5. The end to Peter David's Captain Marvel series when Genis makes the ultimate sacrifice. That was hands down the most heroic thing that I have ever, ever seen a character in a comic book do, and nothing will ever come close to it. Genis' hand closing over his baby son's mouth - my god. In total, though, to be fair, Peter David's run on Captain Marvel had numerous moments of true pathos, particularly during Genis' crazy phase where he was so damaged, so out of control, and desperately alone.

6. Uncanny X-Men #137 and #138. Jean's death. Her last words to Scott.

7. Greg Rucka's entire run on the Elektra book, where Elektra is pushed and pushed and pushed beyond the limits of human endurance, hating what she sees in the mirror, utterly without her center. It was, overall, a devastatingly sad read. The issue where she meets Matt Murdock at her own grave? Left me staring at the wall in silence for a couple of hours afterwards.

8. Rex Tyler's fate in JSA. His last words before disappearing...I turn to those pages every few months and read that sequence to remind me of what heroism is.

9. The Pride of Baghdad. Period.

10. Paul Cornell has gotten me twice in the last three years: the first is the final two panels of the MAX Wisdom miniseries when you realize that Pete is calling Kitty on the phone. So spot on, so sad, so inevitable. The second was in the recent Captain Britain annual when Meggan spends an eternity traveling through hell, and when she leaves her mark on the inferno, that mark is hope.

11. Grant Morrison's All-Star Superman. So many wonderful moments.

12. Green Lantern: Rebirth. Hal getting up from his dais: "Get the hell away from them." I SCREAMED IN GLEE.

13. Hawkman vol. 4, #49. Carter telling Kendra that he'll always love her as they hold hands and fly hell for leather straight into the end of the universe.

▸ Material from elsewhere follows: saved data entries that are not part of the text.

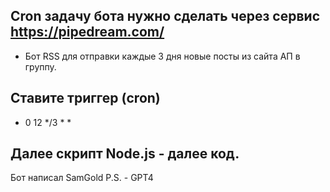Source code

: ## Cron задачу бота нужно сделать через сервис https://pipedream.com/
- Бот RSS для отправки каждые 3 дня новые посты из сайта АП в группу.
## Ставите триггер (cron)
- 0 12 */3 * *
## Далее скрипт Node.js - далее код.

Бот написал SamGold
P.S. - GPT4
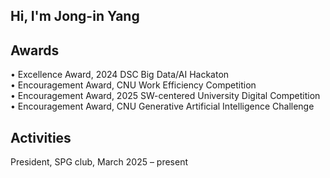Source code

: ## Hi, I'm Jong-in Yang

<!--
**yji8835/yji8835** is a ✨ _special_ ✨ repository because its `README.md` (this file) appears on your GitHub profile.

Here are some ideas to get you started:
-->

## Awards
• Excellence Award, 2024 DSC Big Data/AI Hackaton <br />
• Encouragement Award, CNU Work Efficiency Competition <br />
• Encouragement Award, 2025 SW-centered University Digital Competition <br />
• Encouragement Award, CNU Generative Artificial Intelligence Challenge <br />

## Activities
President, SPG club, March 2025 – present
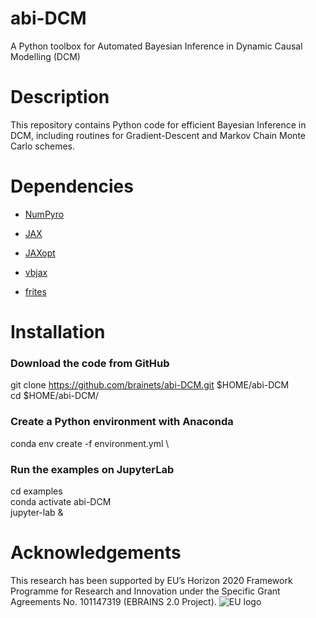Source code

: # abi-DCM
A Python toolbox for Automated Bayesian Inference in Dynamic Causal Modelling (DCM)

# Description

This repository contains Python code for efficient Bayesian Inference in DCM, including routines for Gradient-Descent and Markov Chain Monte Carlo schemes.

# Dependencies

- [NumPyro](https://num.pyro.ai/)

- [JAX](https://docs.jax.dev/en/latest/)

- [JAXopt](https://jaxopt.github.io)

- [vbjax](https://github.com/ins-amu/vbjax)

- [frites](https://brainets.github.io/frites/)

# Installation

### Download the code from GitHub
git clone https://github.com/brainets/abi-DCM.git $HOME/abi-DCM \
cd $HOME/abi-DCM/

### Create a Python environment with Anaconda
conda env create -f environment.yml \

### Run the examples on JupyterLab
cd examples \
conda activate abi-DCM \
jupyter-lab &

# Acknowledgements

This research has been supported by EU’s Horizon 2020 Framework Programme for Research and Innovation under the Specific Grant Agreements No. 101147319 (EBRAINS 2.0 Project).
![EU logo](./eu_logo.jpg)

14. Avengers vol. 3, #76. The death of Jack of Hearts. That issue, even with its plot weaknesses, has four final pages that surpass brilliancy. "It's been a fun game, but I'm tired, too." Poor Jack. Poor, poor Jack.

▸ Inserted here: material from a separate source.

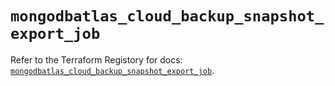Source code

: # `mongodbatlas_cloud_backup_snapshot_export_job`

Refer to the Terraform Registory for docs: [`mongodbatlas_cloud_backup_snapshot_export_job`](https://www.terraform.io/docs/providers/mongodbatlas/r/cloud_backup_snapshot_export_job).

15. The Authority #12: The Death of Jenny Sparks. Jesus, was that a perfect death. No speeches. No grandstanding. No exposition. She did what needed to be done, she knew it would kill her and she did it anyway, and she died killing God.

Your choices, flist?

In other news?

Seth Rogen to play Captain America.

This HAS TO BE A HOAX. My mind will NOT allow any other possibility.